Et le père Lasnier, souriant avec malice, tirant de sa pipe quatre ou cinq bonnes bouffées de sa « verrine »…

— Quand ?… interrogèrent ses compagnons.

— … quand le Lt-colonel Joseph Bouchette, l’un de nos plus fameux arpenteurs-géomètres, entendit parler de la « mine de mercure du Saint-Maurice ».

— Et alors ?…

— … Bouchette demanda des renseignements sur l’endroit exact où se trouvait ce mercure ; puis, il s’écria : « Mais c’est le mercure de mon baromètre que j’ai brisé par accident durant ma dernière exploration au Saint-Maurice ! ».

Et c’était vrai.

Ce fut un bruyant éclat de rire dans l’air calme du soir.

— Ce sacré père Lasnier ! cria le chef de l’équipe. Allons-nous coucher sur cette bonne « joke ».

— Ça vaut le charbon de Talon dans la Côte de la Montagne à Québec, fit Robert Carrier.

— Encore mieux, reprit le « savant » qui voulait avoir le dernier mot de la soirée ; ça vaut le charbon de l’Île d’Orléans.

— Là aussi ? demandèrent tous les hommes, debout, prêts à gagner la tente.

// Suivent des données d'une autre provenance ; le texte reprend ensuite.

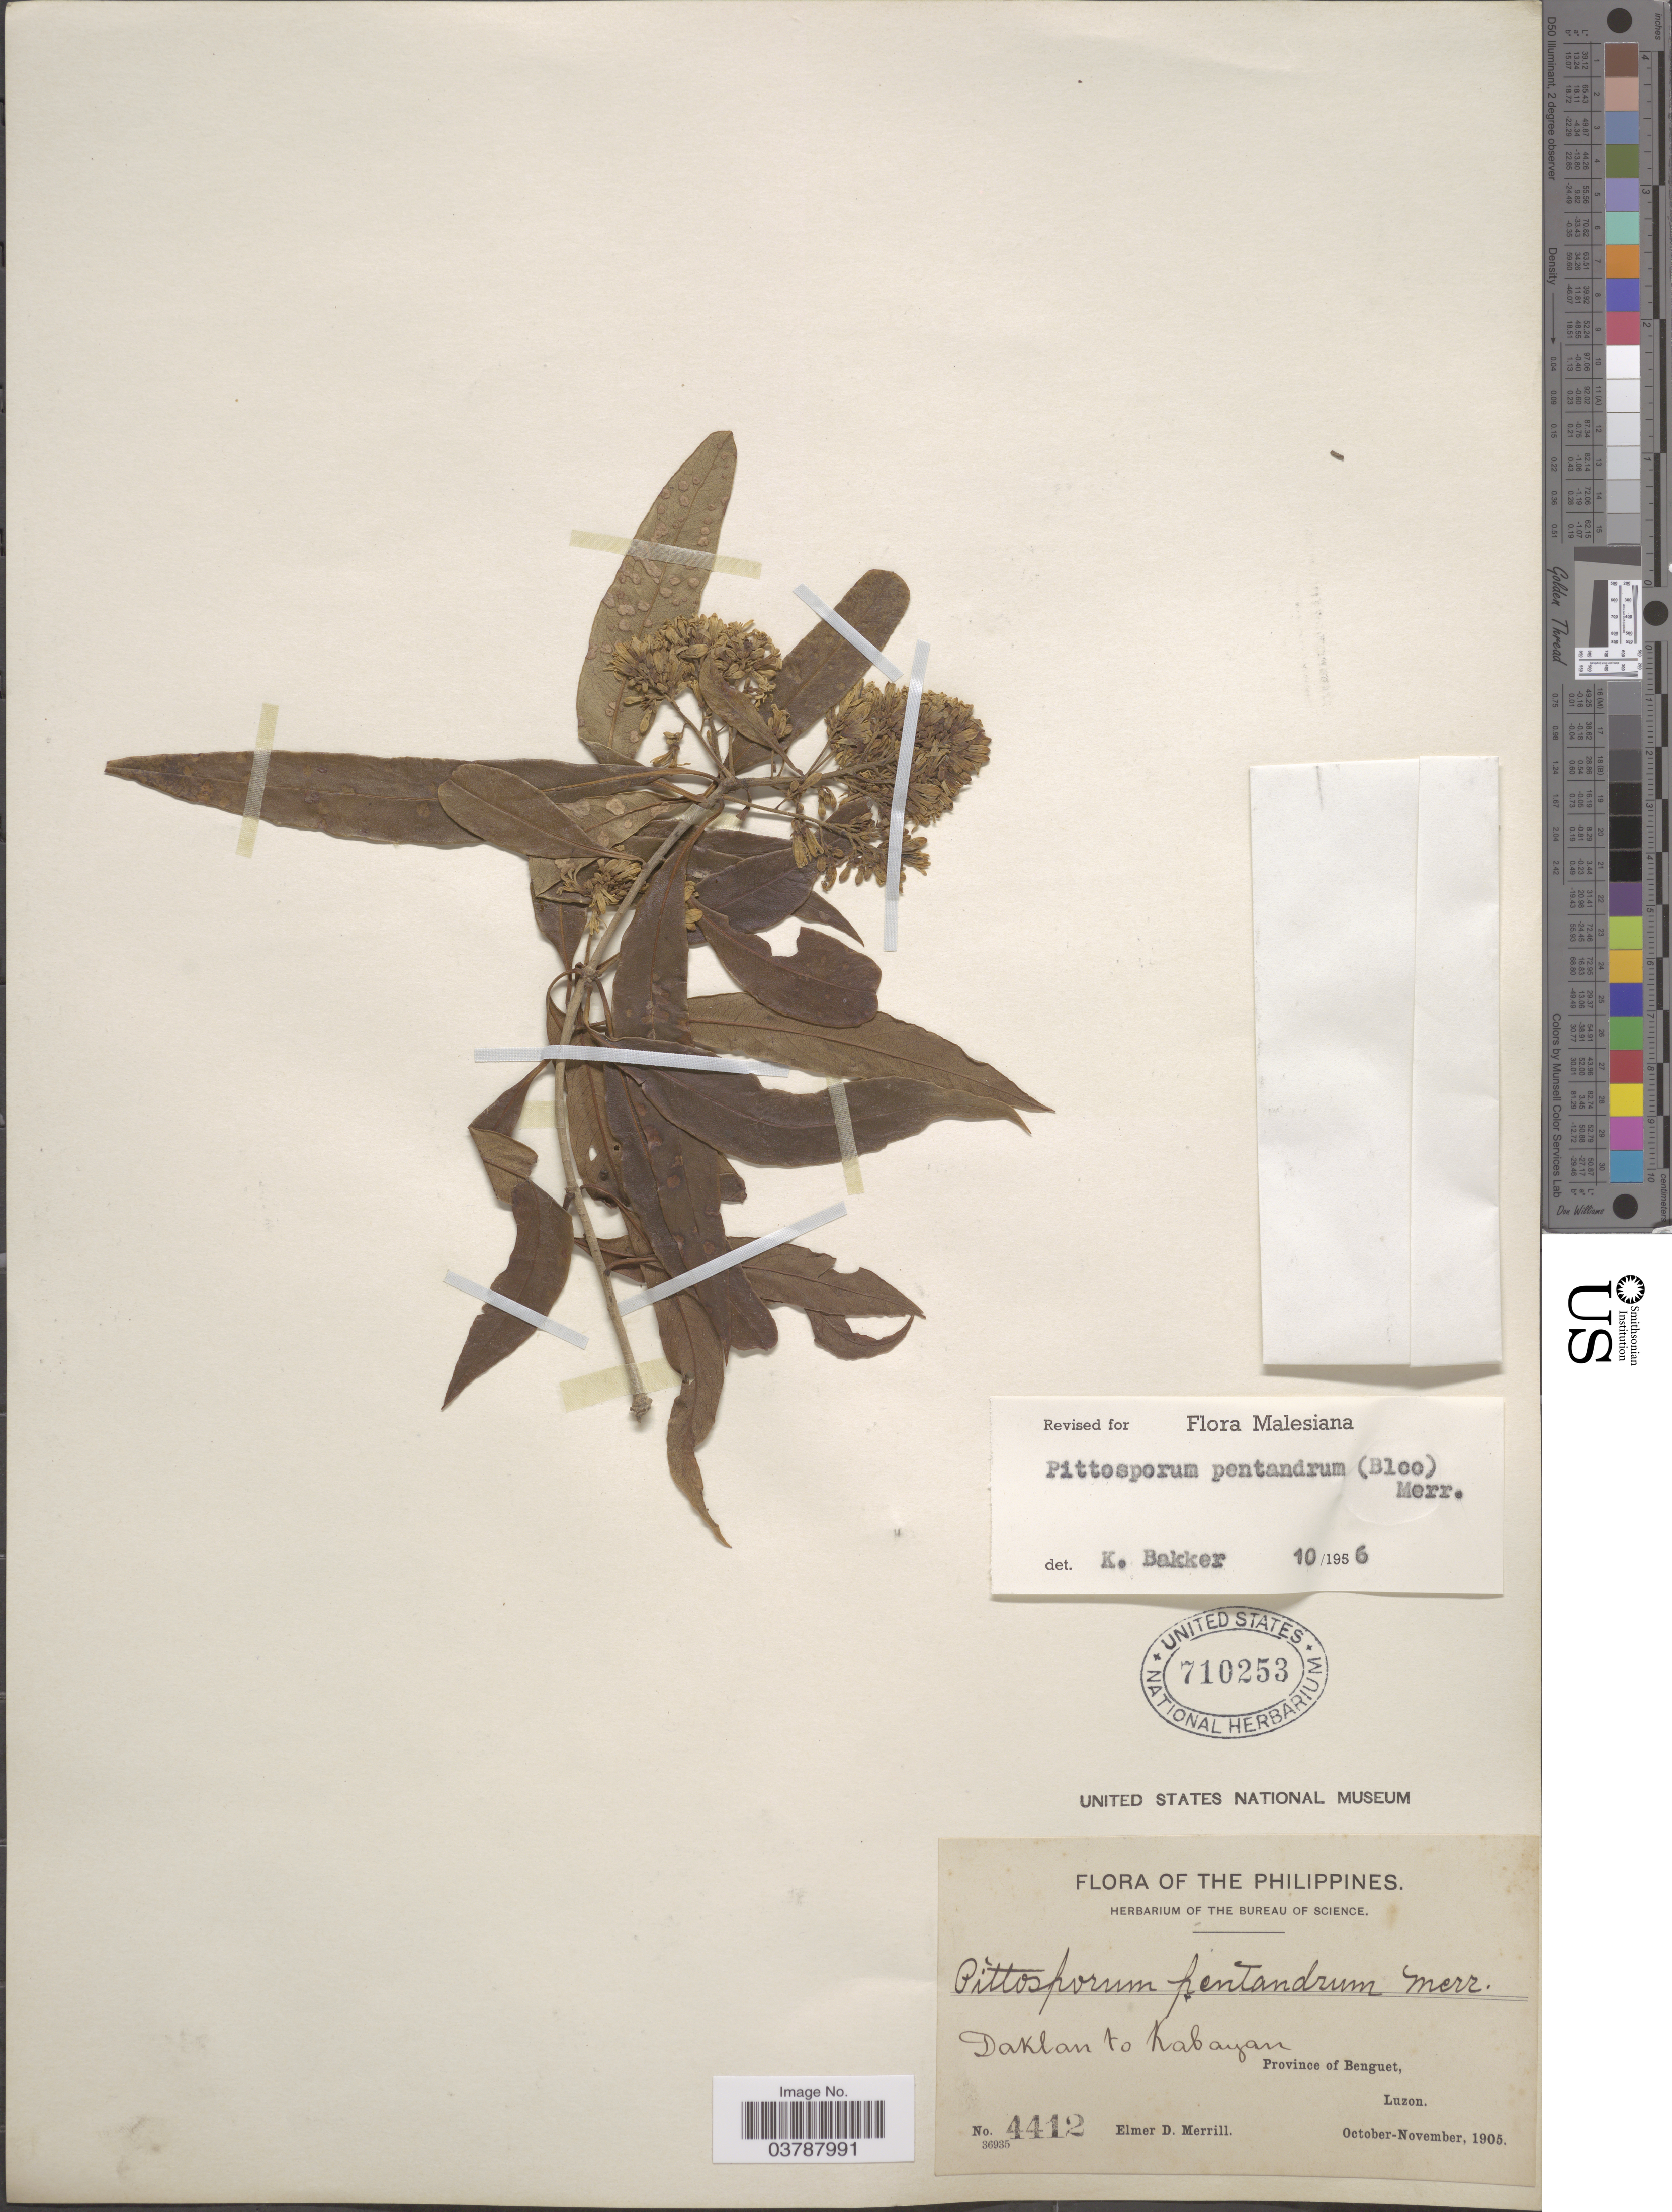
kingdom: Plantae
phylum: Tracheophyta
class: Magnoliopsida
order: Apiales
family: Pittosporaceae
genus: Pittosporum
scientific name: Pittosporum pentandrum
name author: (Blanco) Merr.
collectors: E. D. Merrill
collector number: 4412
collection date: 1905-10/1905-11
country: Philippines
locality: Daklan to Kabayan. Province of Benguet, Luzon.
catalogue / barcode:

— Il n’y a pas cinquante ans de cela, conta le père Lasnier ; en 1895, il y eut grand émoi dans le district de Québec. On venait de découvrir une mine de charbon dans l’ancienne Île-des-Sorciers. On voyait déjà miroiter des millions. Mais les géologues restaient froids. Ils se firent apporter des échantillons de la « mine », les analysèrent scrupuleusement et découvrirent un simple et vulgaire tuf sans aucune utilité. Et les millions restèrent dans la lune… Et la lune, voyez-la, mes amis, elle est déjà haute ; trop haute pour que nous y allions chercher des parcelles de ces millions que recèle notre sous-sol…

L’astre, en effet, avait totalement pris possession du ciel, et la nuit s’était appesantie sous un océan de nuages luminescents à travers lesquels brillaient quelques étoiles.

— Oh ! cria tout à coup Jos. Dufour. Regardez donc, on dirait une aurore boréale…

Les hommes s’arrêtèrent en groupe à la porte de la tente et levèrent la tête vers le ciel.

Au nord, tout au bord de l’horizon, s’éployait sur le ciel nocturne un pan d’une draperie de couleur bleu-gris, agitée d’un frémissement comme par quelque vent que les sens ne percevaient pas…

— Bah ! Le commencement d’une petite lueur aurorale… J’en ai vu bien d’autres, fit dédaigneusement le père Lasnier. Vous savez que les savants peuvent maintenant produire, comme cela, tant qu’ils veulent, des aurores boréales en bombardant tout simplement de l’azote avec des électrons… Pfuit !… des annonces de Néon… quoi !

Et les géologues rentrèrent sous leur tente.